* _Task directions_
In your copy, the records appear word for word and the pictures do not appear at all.

* _Exercise inputs_
=== Begin Enclosure ===

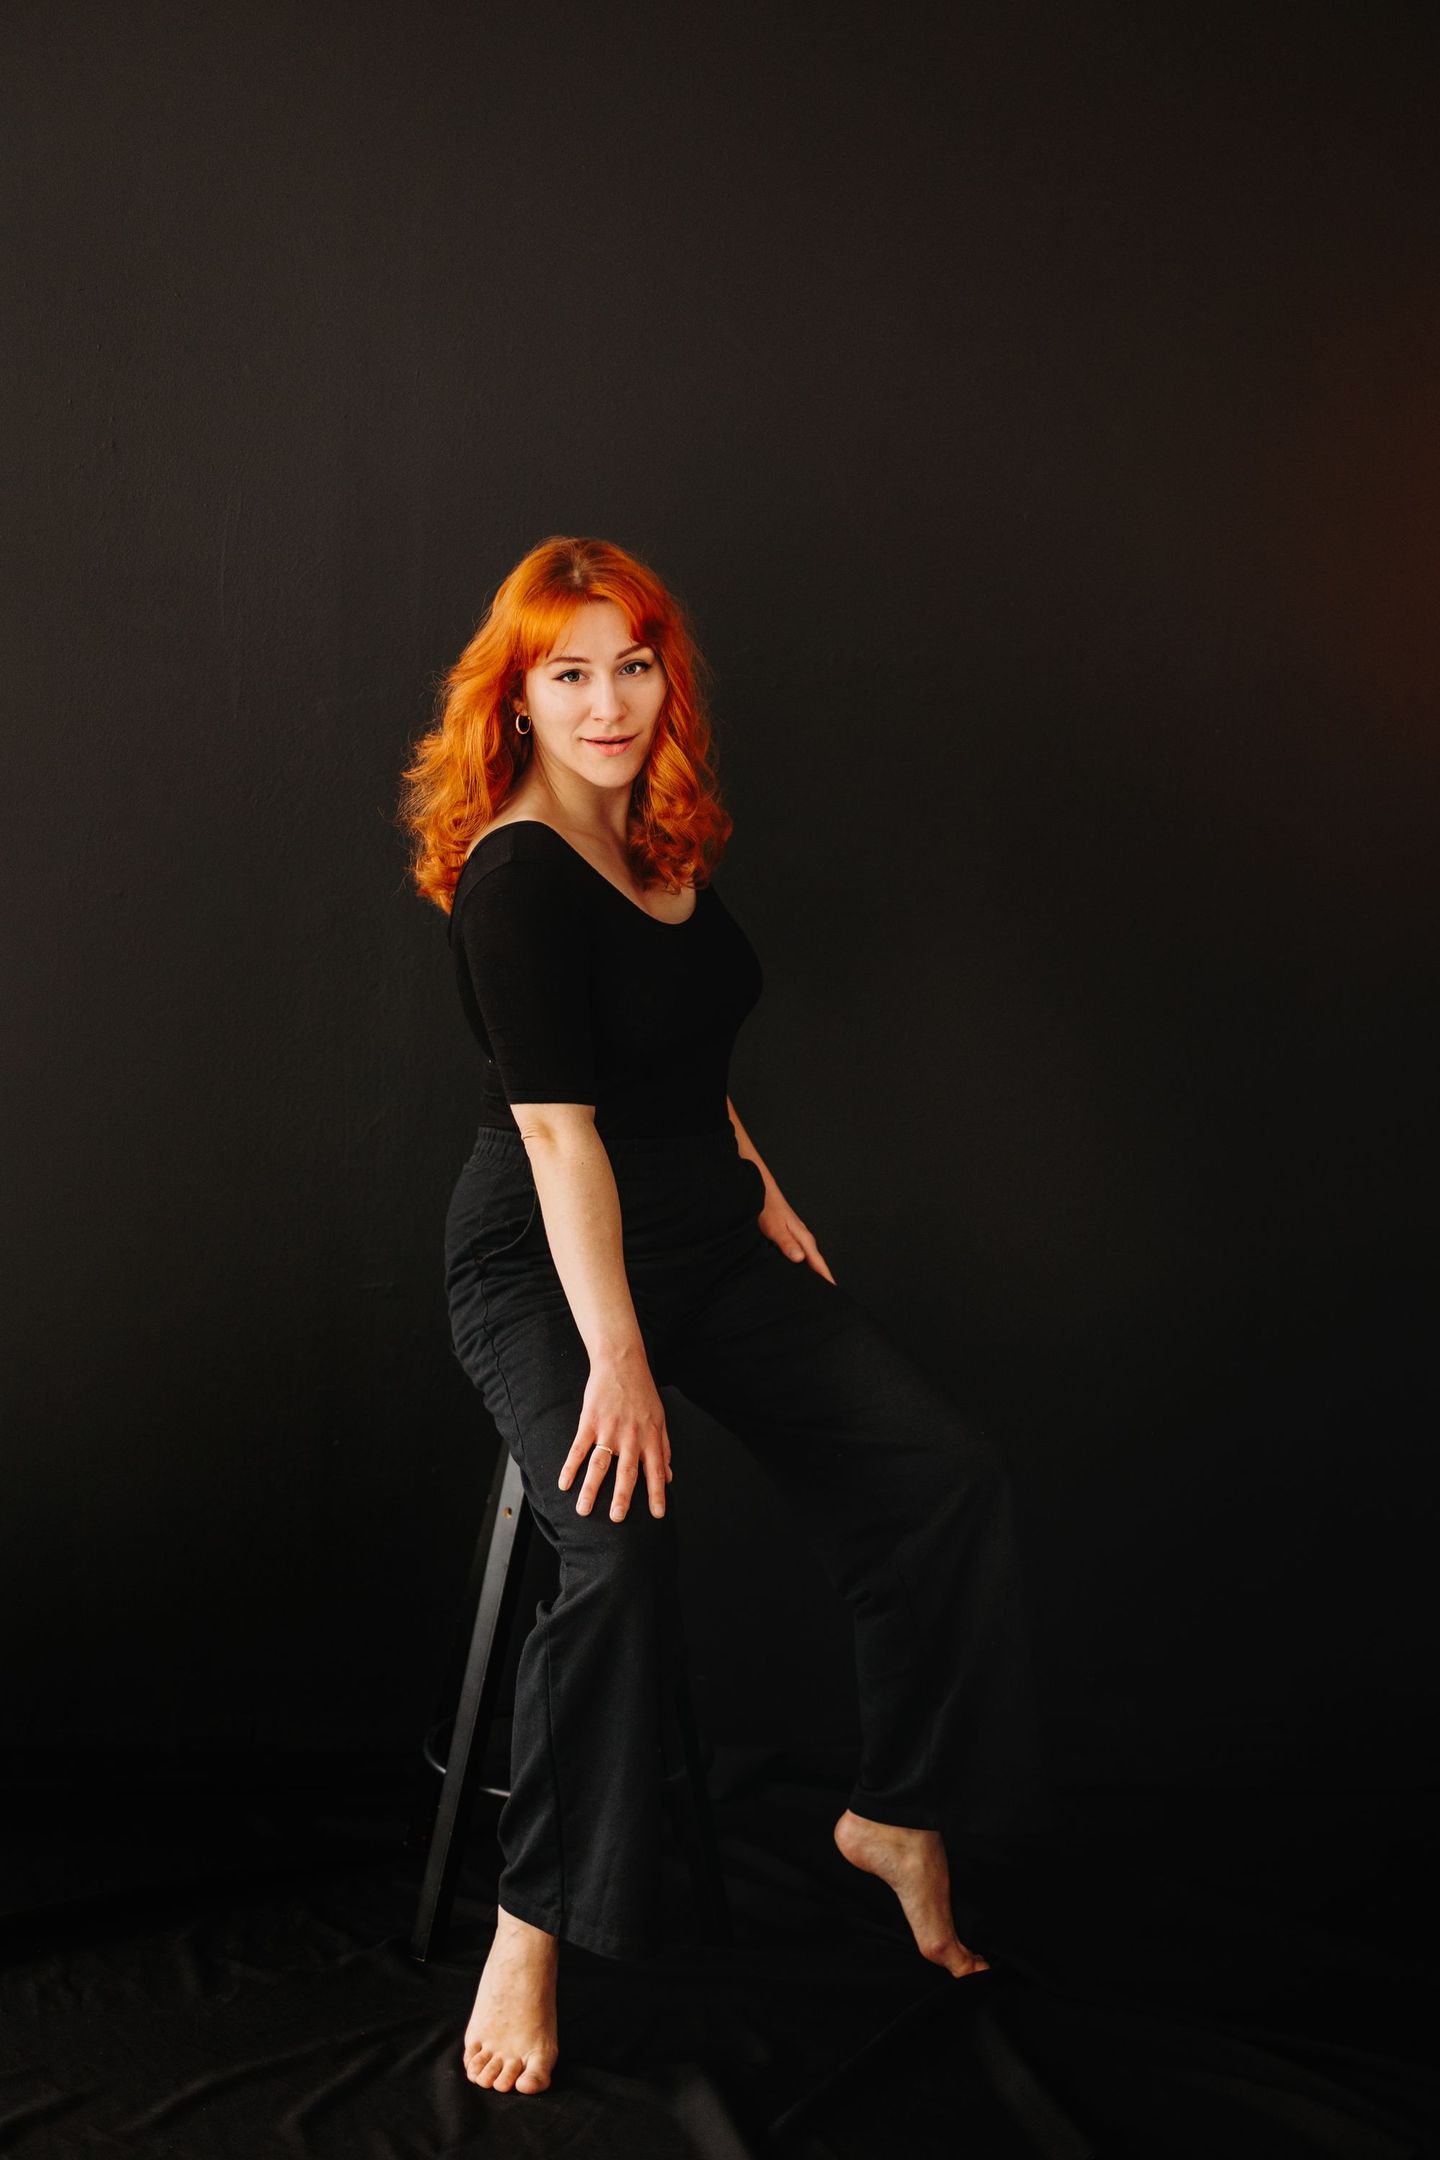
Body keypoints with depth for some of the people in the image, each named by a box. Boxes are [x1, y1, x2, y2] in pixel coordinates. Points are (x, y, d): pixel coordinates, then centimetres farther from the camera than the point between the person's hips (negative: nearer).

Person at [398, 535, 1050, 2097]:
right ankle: (534, 1928, -12)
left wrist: (755, 1186, 14)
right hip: (543, 1261, -7)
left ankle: (899, 1816, 11)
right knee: (619, 1551, -31)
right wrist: (615, 1351, -28)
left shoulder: (665, 838, 9)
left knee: (945, 1476, -7)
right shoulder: (513, 872, -16)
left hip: (704, 1232, 8)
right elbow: (560, 1132, -23)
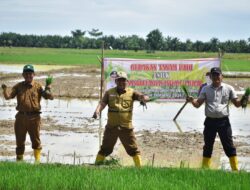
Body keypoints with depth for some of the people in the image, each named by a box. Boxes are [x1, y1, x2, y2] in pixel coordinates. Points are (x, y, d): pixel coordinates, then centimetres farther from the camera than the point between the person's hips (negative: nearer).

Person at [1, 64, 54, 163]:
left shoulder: (38, 86, 1)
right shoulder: (18, 86, 7)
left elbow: (50, 97, -7)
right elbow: (8, 96, -1)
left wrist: (48, 90, -26)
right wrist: (5, 89, -18)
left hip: (34, 117, -2)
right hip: (21, 117, 2)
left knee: (36, 139, 6)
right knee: (20, 140, 11)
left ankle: (37, 159, 18)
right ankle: (19, 159, 24)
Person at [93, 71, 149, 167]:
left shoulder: (131, 92, 1)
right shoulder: (109, 92, 5)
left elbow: (143, 97, -11)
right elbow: (102, 103, -5)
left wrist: (143, 98, -37)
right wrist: (97, 111, -26)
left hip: (126, 127, -1)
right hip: (111, 126, 1)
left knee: (133, 149, 4)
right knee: (105, 149, 10)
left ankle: (139, 167, 12)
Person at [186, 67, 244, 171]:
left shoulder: (228, 88, 6)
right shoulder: (206, 89, 9)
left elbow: (237, 104, 5)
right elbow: (198, 104, 5)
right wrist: (192, 101, -17)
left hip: (224, 121, -2)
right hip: (210, 121, 2)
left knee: (229, 145, -1)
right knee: (208, 146, 9)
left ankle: (235, 169, 3)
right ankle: (205, 169, 18)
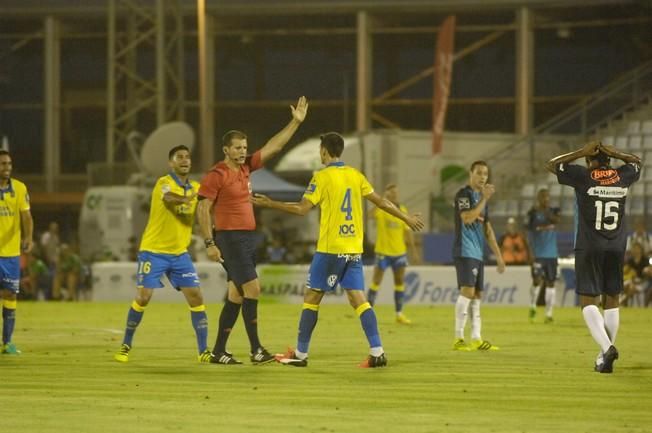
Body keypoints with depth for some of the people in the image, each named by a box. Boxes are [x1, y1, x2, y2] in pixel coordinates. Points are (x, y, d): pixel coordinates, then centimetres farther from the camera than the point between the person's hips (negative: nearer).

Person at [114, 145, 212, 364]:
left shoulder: (196, 188, 8)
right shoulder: (164, 183, -12)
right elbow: (170, 199, -35)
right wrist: (191, 198, -53)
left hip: (180, 253, 5)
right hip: (154, 251, -5)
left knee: (196, 298, -5)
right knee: (143, 298, -9)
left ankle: (203, 352, 0)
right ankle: (125, 346, 8)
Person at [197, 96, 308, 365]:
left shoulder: (246, 167, 12)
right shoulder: (217, 175, -10)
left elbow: (273, 147, 15)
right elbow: (203, 209, -12)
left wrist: (296, 122, 10)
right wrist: (209, 243, -18)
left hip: (248, 238, 8)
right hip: (230, 239, -8)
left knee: (236, 295, 8)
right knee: (252, 288, -14)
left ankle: (219, 352, 13)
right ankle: (256, 350, -12)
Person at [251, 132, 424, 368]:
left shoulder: (322, 176, -7)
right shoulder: (356, 175, 8)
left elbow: (302, 208, -11)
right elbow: (380, 202, 12)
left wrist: (269, 204, -3)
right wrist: (407, 218, 24)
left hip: (330, 249, -5)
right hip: (354, 249, 5)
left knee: (312, 297, 5)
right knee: (358, 299, 3)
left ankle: (300, 354, 8)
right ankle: (377, 352, -10)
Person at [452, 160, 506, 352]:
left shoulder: (482, 198, 20)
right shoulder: (464, 194, -6)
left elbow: (487, 229, 22)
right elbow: (467, 217, -22)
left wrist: (498, 255, 18)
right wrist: (484, 199, -18)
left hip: (478, 253, 9)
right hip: (465, 251, -9)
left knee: (477, 295, 7)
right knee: (468, 291, -17)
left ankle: (476, 339, 8)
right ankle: (458, 338, -17)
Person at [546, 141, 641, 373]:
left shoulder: (583, 176, -6)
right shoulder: (622, 176, 2)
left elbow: (551, 164, 6)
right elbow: (637, 161, 25)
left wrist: (581, 152, 5)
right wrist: (612, 152, 13)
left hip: (589, 249, -3)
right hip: (616, 249, 3)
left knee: (588, 302, -2)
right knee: (611, 302, 13)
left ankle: (607, 347, -25)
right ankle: (604, 357, 14)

=== End Enclosure ===

* _Answer box_
Body keypoints with depth for some of the people in the image, each named by a box. Boxes are [x1, y1, x2, y2] in pixel coordinates. Points are (x, y, d): pixel coordinates, then centimetres farther from the camera than the point between the person's hips (negative: nearer).

Person at [398, 535, 1050, 2097]:
right ankle: (534, 1928, -12)
left wrist: (755, 1186, 14)
right hip: (543, 1261, -7)
left ankle: (899, 1816, 11)
right knee: (619, 1551, -31)
right wrist: (615, 1351, -28)
left shoulder: (665, 838, 9)
left knee: (945, 1476, -7)
right shoulder: (513, 872, -16)
left hip: (704, 1232, 8)
right elbow: (560, 1132, -23)
Body keypoints with depth for some of the people in the image, each named by a box. Boxes are [x1, y1, x2, y2] in pixel coordinates. Points are (x, y, d): pixel coordinates, then centimetres farther from the camera than the point between the person's hips (negative: nearer).

Person at [1, 64, 54, 163]:
left shoulder: (38, 86, 1)
right shoulder: (18, 86, 7)
left elbow: (50, 97, -7)
right elbow: (8, 96, -1)
left wrist: (48, 90, -26)
right wrist: (5, 89, -18)
left hip: (34, 117, -2)
right hip: (21, 117, 2)
left knee: (36, 139, 6)
right knee: (20, 140, 11)
left ankle: (37, 159, 18)
right ankle: (19, 159, 24)
Person at [93, 71, 149, 167]:
left shoulder: (131, 92, 1)
right shoulder: (109, 92, 5)
left elbow: (143, 97, -11)
right elbow: (102, 103, -5)
left wrist: (143, 98, -37)
right wrist: (97, 111, -26)
left hip: (126, 127, -1)
right hip: (111, 126, 1)
left knee: (133, 149, 4)
right knee: (105, 149, 10)
left ankle: (139, 167, 12)
Person at [186, 67, 244, 171]:
left shoulder: (228, 88, 6)
right shoulder: (206, 89, 9)
left elbow: (237, 104, 5)
right elbow: (198, 104, 5)
right wrist: (192, 101, -17)
left hip: (224, 121, -2)
right hip: (210, 121, 2)
left knee: (229, 145, -1)
right knee: (208, 146, 9)
left ankle: (235, 169, 3)
right ankle: (205, 169, 18)
Body keypoints with depth for some of the people in the image, each named by a box. Boxes are [x1, y1, x2, y2] in pixel coordinates. Points are (x, y, d): pixel coordinates, then centimetres farther from the camera than the point between the person's hips (negative: nearer).

Person at [114, 145, 212, 364]:
left shoulder: (196, 188, 8)
right shoulder: (164, 183, -12)
right elbow: (170, 199, -35)
right wrist: (191, 198, -53)
left hip: (180, 253, 5)
right hip: (154, 251, -5)
left knee: (196, 298, -5)
right knee: (143, 298, -9)
left ankle: (203, 352, 0)
right ankle: (125, 346, 8)
Person at [197, 96, 308, 365]:
left shoulder: (246, 167, 12)
right shoulder: (217, 175, -10)
left elbow: (273, 147, 15)
right elbow: (203, 209, -12)
left wrist: (296, 122, 10)
right wrist: (209, 243, -18)
left hip: (248, 238, 8)
right hip: (230, 239, -8)
left knee: (236, 295, 8)
right knee: (252, 288, -14)
left ankle: (219, 352, 13)
right ankle: (256, 350, -12)
Person at [251, 132, 424, 368]:
left shoulder: (322, 176, -7)
right shoulder: (356, 175, 8)
left elbow: (302, 208, -11)
right elbow: (380, 202, 12)
left wrist: (269, 204, -3)
right wrist: (407, 218, 24)
left hip: (330, 249, -5)
right hip: (354, 249, 5)
left knee: (312, 297, 5)
right knee: (358, 299, 3)
left ankle: (300, 354, 8)
right ankle: (377, 352, -10)
Person at [452, 160, 506, 352]:
left shoulder: (482, 198, 20)
right shoulder: (464, 194, -6)
left elbow: (487, 229, 22)
right elbow: (467, 217, -22)
left wrist: (498, 255, 18)
right wrist: (484, 199, -18)
left hip: (478, 253, 9)
right hip: (465, 251, -9)
left knee: (477, 295, 7)
right knee: (468, 291, -17)
left ankle: (476, 339, 8)
right ankle: (458, 338, -17)
Person at [546, 141, 641, 373]:
left shoulder: (583, 176, -6)
right shoulder: (622, 176, 2)
left elbow: (551, 164, 6)
right elbow: (637, 161, 25)
left wrist: (581, 152, 5)
right wrist: (612, 152, 13)
left hip: (589, 249, -3)
right hip: (616, 249, 3)
left knee: (588, 302, -2)
right knee: (611, 302, 13)
left ankle: (607, 347, -25)
right ankle: (604, 357, 14)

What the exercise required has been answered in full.